Research

Dissertation: Enhancing Translation Systems for Low-resourced Scenarios

Machine Translation (MT)

Robustness

Neural Machine Translation (NMT) systems are known to degrade when confronted with noisy data, especially when the system is trained only on clean data. However, some types of noise are very common, particularly for low-resource languages. Handling code-switched, transliterated, ungrammatical, miss spelling, and dialectal inputs is essential for deploying systems in the wild.

Terminology

As NMT systems become an important part of professional translator pipelines, a growing body of work focuses on combining NMT with terminologies. In many scenarios, particularly in domain adaptation cases, one expects the MT output to adhere to the constraints provided by a terminology.

Evaluation

Is it possible to build a general and automatic MT evaluation metric? Regarding performance, existing metrics are either unsatisfactory or restricted to tasks where large human ratings are already available.

Low-resource

There has traditionally been a significant concentration of MT research on a few languages - usually Indo-European. Data scarcity has hindered the progress of many languages with millions of speakers. We aim to reverse the trend by focusing on low-resource languages that have been traditionally ignored by mainstream research.

Dictionary

Dictionaries are the easiest resource one can find or the quickest resource to create when translating from one language to another.
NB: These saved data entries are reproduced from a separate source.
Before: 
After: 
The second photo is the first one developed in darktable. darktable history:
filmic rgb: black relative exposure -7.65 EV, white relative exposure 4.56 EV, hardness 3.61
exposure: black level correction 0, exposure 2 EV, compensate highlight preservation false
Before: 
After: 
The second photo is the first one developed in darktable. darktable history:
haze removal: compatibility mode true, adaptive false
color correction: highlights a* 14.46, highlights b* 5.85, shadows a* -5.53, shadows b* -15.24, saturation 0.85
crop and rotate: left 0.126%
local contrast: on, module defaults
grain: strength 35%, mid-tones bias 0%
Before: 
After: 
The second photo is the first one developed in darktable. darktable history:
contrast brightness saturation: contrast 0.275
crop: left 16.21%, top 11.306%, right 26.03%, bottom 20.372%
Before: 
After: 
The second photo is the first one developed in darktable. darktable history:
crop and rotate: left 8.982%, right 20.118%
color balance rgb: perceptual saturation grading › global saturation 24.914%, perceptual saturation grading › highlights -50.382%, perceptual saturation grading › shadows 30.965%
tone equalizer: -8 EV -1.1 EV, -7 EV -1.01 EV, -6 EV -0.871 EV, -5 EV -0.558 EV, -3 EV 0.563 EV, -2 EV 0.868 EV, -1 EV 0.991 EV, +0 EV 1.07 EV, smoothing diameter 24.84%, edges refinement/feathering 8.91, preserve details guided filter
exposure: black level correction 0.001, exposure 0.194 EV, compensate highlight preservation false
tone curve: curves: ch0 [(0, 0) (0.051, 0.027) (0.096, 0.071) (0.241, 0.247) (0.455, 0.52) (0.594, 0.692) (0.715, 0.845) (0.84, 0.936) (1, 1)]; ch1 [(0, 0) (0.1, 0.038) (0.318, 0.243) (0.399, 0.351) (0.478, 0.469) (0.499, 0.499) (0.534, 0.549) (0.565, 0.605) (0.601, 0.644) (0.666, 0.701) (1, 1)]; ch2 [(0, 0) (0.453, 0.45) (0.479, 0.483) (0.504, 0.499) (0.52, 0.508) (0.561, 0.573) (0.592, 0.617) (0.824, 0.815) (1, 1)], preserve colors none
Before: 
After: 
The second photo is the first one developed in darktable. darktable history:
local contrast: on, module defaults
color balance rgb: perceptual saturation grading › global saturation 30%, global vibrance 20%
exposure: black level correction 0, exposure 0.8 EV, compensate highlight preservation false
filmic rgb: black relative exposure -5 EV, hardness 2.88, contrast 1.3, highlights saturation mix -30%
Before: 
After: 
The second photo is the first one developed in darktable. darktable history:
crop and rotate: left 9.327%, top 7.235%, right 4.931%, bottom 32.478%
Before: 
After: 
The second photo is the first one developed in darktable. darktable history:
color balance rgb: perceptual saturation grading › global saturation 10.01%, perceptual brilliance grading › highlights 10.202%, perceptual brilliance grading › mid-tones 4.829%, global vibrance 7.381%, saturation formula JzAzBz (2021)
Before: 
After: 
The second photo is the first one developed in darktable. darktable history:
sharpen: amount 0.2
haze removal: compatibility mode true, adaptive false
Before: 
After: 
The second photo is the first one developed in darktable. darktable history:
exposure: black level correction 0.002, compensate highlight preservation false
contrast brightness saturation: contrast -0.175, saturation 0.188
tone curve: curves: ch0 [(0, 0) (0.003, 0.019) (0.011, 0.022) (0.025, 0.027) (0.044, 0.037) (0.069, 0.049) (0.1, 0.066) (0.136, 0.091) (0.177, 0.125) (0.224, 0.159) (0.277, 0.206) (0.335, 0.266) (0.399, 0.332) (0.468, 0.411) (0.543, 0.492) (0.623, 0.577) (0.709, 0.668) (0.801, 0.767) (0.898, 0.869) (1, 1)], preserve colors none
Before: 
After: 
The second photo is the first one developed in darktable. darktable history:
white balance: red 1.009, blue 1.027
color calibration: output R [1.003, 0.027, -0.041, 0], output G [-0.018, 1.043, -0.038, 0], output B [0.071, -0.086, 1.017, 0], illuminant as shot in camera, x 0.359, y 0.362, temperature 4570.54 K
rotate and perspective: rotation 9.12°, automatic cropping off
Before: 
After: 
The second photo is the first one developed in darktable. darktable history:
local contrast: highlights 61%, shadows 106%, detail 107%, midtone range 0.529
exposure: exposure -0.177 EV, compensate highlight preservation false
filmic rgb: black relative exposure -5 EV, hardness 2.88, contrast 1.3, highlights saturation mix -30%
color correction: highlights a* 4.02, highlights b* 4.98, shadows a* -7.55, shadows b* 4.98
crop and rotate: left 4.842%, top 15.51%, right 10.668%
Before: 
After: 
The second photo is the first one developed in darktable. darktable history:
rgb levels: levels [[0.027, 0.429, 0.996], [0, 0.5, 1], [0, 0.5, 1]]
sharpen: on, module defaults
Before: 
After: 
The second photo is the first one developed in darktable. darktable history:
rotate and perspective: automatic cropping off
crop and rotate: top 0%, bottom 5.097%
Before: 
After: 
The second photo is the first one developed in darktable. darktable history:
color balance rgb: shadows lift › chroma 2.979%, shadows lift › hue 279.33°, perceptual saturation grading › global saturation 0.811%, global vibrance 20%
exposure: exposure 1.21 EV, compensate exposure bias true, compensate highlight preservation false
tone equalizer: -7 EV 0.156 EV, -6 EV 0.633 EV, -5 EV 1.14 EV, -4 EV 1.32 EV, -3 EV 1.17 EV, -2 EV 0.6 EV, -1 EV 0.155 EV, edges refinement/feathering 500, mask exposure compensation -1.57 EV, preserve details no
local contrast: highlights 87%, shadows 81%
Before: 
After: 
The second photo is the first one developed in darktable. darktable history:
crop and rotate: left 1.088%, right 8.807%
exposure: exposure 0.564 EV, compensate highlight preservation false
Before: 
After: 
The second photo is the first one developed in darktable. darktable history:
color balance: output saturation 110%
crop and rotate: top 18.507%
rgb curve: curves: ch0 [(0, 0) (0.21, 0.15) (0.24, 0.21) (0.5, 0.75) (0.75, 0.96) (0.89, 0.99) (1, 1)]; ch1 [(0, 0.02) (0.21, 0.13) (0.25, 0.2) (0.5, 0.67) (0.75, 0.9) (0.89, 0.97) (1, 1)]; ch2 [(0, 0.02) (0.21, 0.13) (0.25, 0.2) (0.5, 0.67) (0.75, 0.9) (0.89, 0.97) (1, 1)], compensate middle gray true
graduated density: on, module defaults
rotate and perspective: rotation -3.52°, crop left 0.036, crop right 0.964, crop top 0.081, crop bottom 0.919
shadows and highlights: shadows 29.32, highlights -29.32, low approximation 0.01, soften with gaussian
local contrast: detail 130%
Can we use these external resources and traditional parallel data to create MT models for low-resourced languages?

Speech Translation (ST)

Filtering

In this era, much data can be mined from the internet. However, the issue in most cases is the alignment between the source and target. For low-resourced languages, another issue is the poor language identification model. Thus, data mined is really noisy. Can we create easy filtering methods to find the highly noisy data? Can we use this knowledge to further improve the mining model?

Augmentation

Low-resourced languages lack parallel data. Can we create synthetic parallel data of good quality to make the ST models more robust? One way is to do a Text-to-Speech transition, as we have a lot of Text-to-text parallel data.